The answers from a & b match .382347

  1. If we wanted to calculate the probability that a couple who plans to have 8 kids will have 3 boys, briefly describe why the approach from part (b) would be more tedious than the approach from part (a).
choose(8,3)
## [1] 56

DISCUSSION: There are 56 different combinations that of 8 children, 3 are boys.

To manually write and capture the 56 combinations is extremely tedious could easily result in making mistakes or omissions.

Serving in volleyball. (4.30, p. 162) A not-so-skilled volleyball player has a 15% chance of making the serve, which involves hitting the ball so it passes over the net on a trajectory such that it will land in the opposing team’s court. Suppose that her serves are independent of each other.

  1. What is the probability that on the 10th try she will make her 3rd successful serve?

DISCUSSION: This a negative binomial distribution p=.15,n=10,k=3

choose(9,2)*((.15)^3)*((.85)^7)
## [1] 0.03895012
dnbinom(7,3,.15)
## [1] 0.03895012
  1. Suppose she has made two successful serves in nine attempts. What is the probability that her 10th serve will be successful?

DISCUSSION:

p=.15. The trials are independent, so the on any particular event p=.15.

P(10th trial success|2 successes in 9)=P(A|B) P(A|B)=P(A \[intersect\] B)/P(B)

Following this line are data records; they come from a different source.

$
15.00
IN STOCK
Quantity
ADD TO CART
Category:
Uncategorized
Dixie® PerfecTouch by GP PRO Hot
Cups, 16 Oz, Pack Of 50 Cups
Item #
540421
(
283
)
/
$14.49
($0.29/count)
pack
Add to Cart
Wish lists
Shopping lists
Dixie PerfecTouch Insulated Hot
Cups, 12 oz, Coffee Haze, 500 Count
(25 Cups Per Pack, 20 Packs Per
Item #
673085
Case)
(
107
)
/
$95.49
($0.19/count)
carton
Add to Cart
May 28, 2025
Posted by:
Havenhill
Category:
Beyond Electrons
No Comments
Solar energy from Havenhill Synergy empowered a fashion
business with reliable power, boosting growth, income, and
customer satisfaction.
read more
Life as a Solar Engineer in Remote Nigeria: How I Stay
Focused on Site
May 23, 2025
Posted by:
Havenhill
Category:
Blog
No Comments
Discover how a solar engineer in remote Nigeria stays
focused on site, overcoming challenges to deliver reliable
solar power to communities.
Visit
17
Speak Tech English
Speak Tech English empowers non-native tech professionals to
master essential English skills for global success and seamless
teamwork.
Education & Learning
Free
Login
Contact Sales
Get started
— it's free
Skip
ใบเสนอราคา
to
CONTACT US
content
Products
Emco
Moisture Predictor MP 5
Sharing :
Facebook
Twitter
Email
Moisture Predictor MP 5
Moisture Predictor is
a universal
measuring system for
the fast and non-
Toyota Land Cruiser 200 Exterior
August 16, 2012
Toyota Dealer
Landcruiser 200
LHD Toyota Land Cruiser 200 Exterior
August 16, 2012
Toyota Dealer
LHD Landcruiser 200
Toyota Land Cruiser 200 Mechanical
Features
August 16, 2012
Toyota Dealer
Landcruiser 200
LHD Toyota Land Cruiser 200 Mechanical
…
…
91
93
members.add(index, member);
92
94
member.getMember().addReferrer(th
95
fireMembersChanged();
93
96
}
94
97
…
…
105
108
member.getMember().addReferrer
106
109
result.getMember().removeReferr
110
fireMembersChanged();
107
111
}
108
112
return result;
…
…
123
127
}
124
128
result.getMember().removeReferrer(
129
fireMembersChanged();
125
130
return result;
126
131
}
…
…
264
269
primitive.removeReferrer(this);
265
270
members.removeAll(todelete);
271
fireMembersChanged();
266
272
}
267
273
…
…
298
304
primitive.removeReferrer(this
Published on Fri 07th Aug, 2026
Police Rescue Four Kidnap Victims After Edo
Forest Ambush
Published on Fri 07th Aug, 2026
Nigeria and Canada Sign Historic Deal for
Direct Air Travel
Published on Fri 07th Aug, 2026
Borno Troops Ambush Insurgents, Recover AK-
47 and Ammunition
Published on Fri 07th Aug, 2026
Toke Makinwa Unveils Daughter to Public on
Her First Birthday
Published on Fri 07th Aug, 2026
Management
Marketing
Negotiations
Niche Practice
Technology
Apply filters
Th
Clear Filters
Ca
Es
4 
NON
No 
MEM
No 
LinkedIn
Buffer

(9 2) (.15^3) * (.85 ^ 7) /(9 2) (.15^2) * (.85 ^ 7)==.15

  1. Even though parts (a) and (b) discuss the same scenario, the probabilities you calculated should be different. Can you explain the reason for this discrepancy?

The difference is because it is not the same scenario. In the first case, we are calculating the entire sequence.

In the second case, we are calculating the probability of a trial, given something has already occurred.